In a 24-minute address that was sometimes emotional, the 39-year-old Spears told the judge, "I just want my life back."
ABC News reports the conservatorship was established when Spears, then 26, was hospitalized for mental health reasons, following public displays of unpredictable behavior, which were captured on camera by paparazzi who constantly followed her. Through legal guardianship, Jamie Spears, Britney's father, has controlled his daughter's financial affairs since that time.
Last year, Judge Brenda Penny appointed the Bessemer Trust, a financial management firm, as a co-conservator of Spears' estate, but kept her father as a co-conservator against her wishes. Together, they oversee Britney's estimated $60 million portfolio, according to various media reports.
Britney Spears told the judge besides not being able to make her own financial decisions, the conservatorship has made her work against her will. It has also stopped her from getting married and having another child. She argued that she has been blocked from having an intrauterine birth control device removed, and was not allowed to go see a doctor.
This charge by Spears brought a host of responses from celebrities and others who support her effort to end the conservatorship. Two years ago, the hashtag #FreeBrittany went viral after her fans were concerned that she was being held against her will.
Abby Johnson, a former Planned Parenthood director who now runs And Then There Were None, a ministry that helps abortion workers leave the industry, noted how these pro-choice celebrities have been dishonest with their fans, expressing fake outrage that Spears has not been allowed to have another baby.
"The fact that pro-choice people are up in arms about this is so disingenuous," Johnson said. "First, many women are forced or coerced into getting abortions every single day due to pressure from the baby's father, their own family, or their abuser. Second, thousands of women who have abortions are not told that infertility is a possible side effect of abortion if there is a complication, not to mention the long-term side effects of hormonal birth control. Informed consent is practically non-existent in the abortion industry."
"So they are all angry about Britney Spears not being able to get an IUD out, but they say nothing about improper consent and forced abortion?" she added. "It's such fake outrage."

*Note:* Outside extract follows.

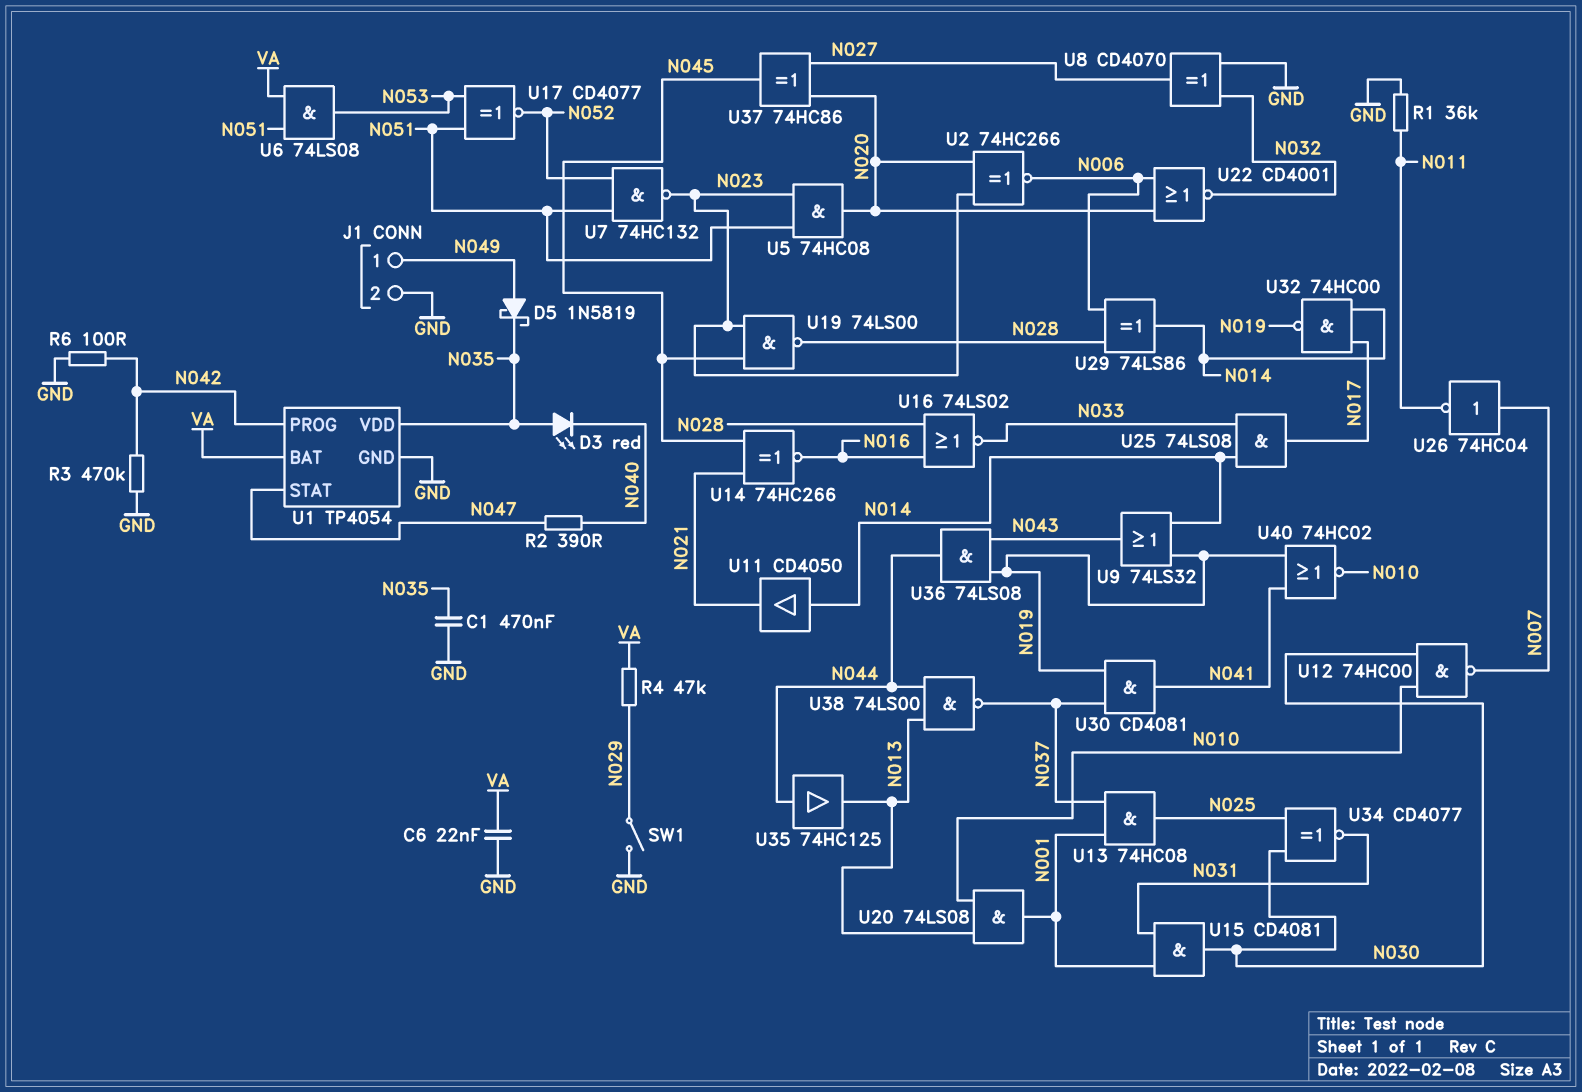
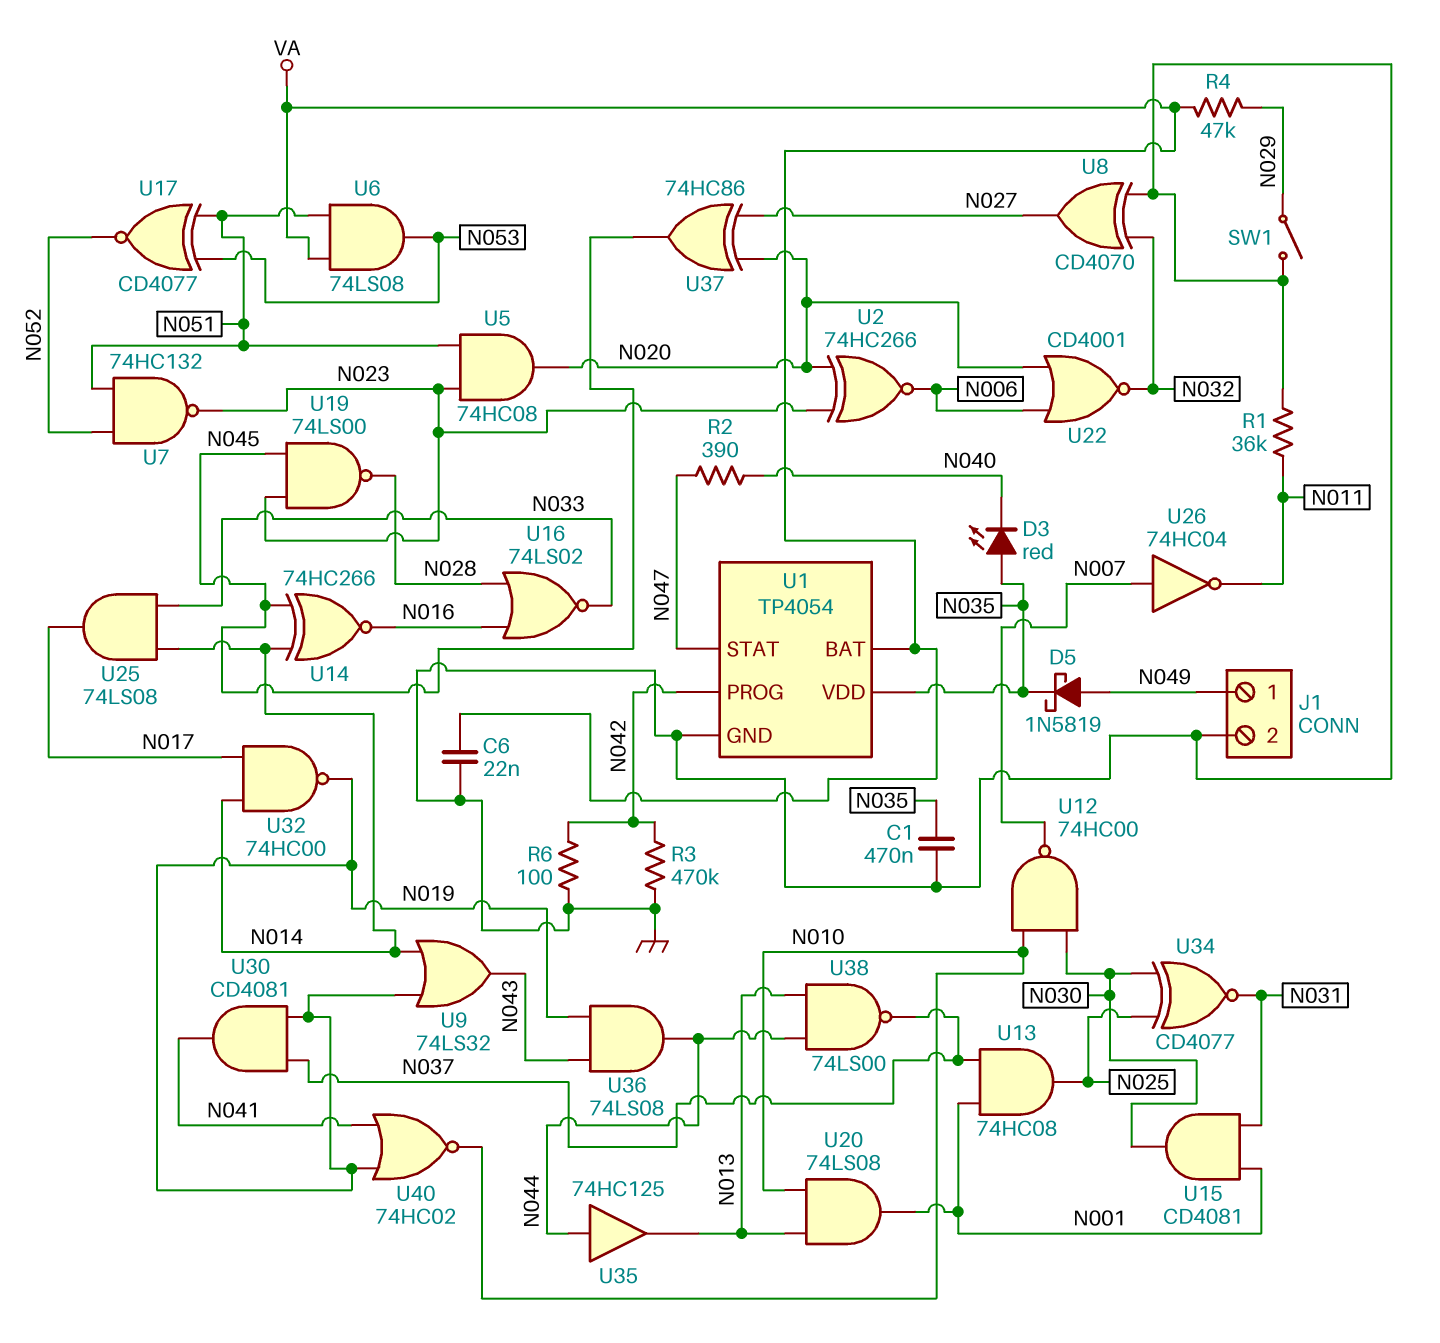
U11: buffer CD4050 (in N014, out N021) -> none
U14: XNOR 74HC266 (in N021, in N045, out N016) -> XNOR 74HC266 (in N014, in N045, out N016)
U29: XOR 74LS86 (in N006, in N028, out N014) -> none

Entertainment Tonight's Kevin Frazier told CBS This Morning on Thursday that since 2008, the singer has put out four albums, has gone on four world tours, had a four-year Las Vegas residency, and has a perfume fragrance that has brought in a staggering amount of money her brother later claimed was worth $100 billion worldwide.
When asked by CBS This Morning anchor Tony Dokoupil what stood out about Spears' allegations, Frazier, who has interviewed the singer numerous times answered, "There were two things."
"She didn't realize she could end or contest the conservatorship," he said. "But also, her medication was used as a sort of punishment. I interviewed Britney in 2006 in New Orleans. She was helping victims of Katrina, taking them shopping. She was a vibrant young woman. Then in December of 2008 at her birthday party, I interviewed her again. In my opinion, she was heavily medicated and that was a red flag to us. This woman was so heavily medicated but was still trotted out in front of the cameras, and I was really, really surprised at that. And now, I'm hearing these statements from Britney, it also confirms what I thought. Once again, I'm not a medical expert, but I'm telling you what it looked like to me when I saw her that night in 2008."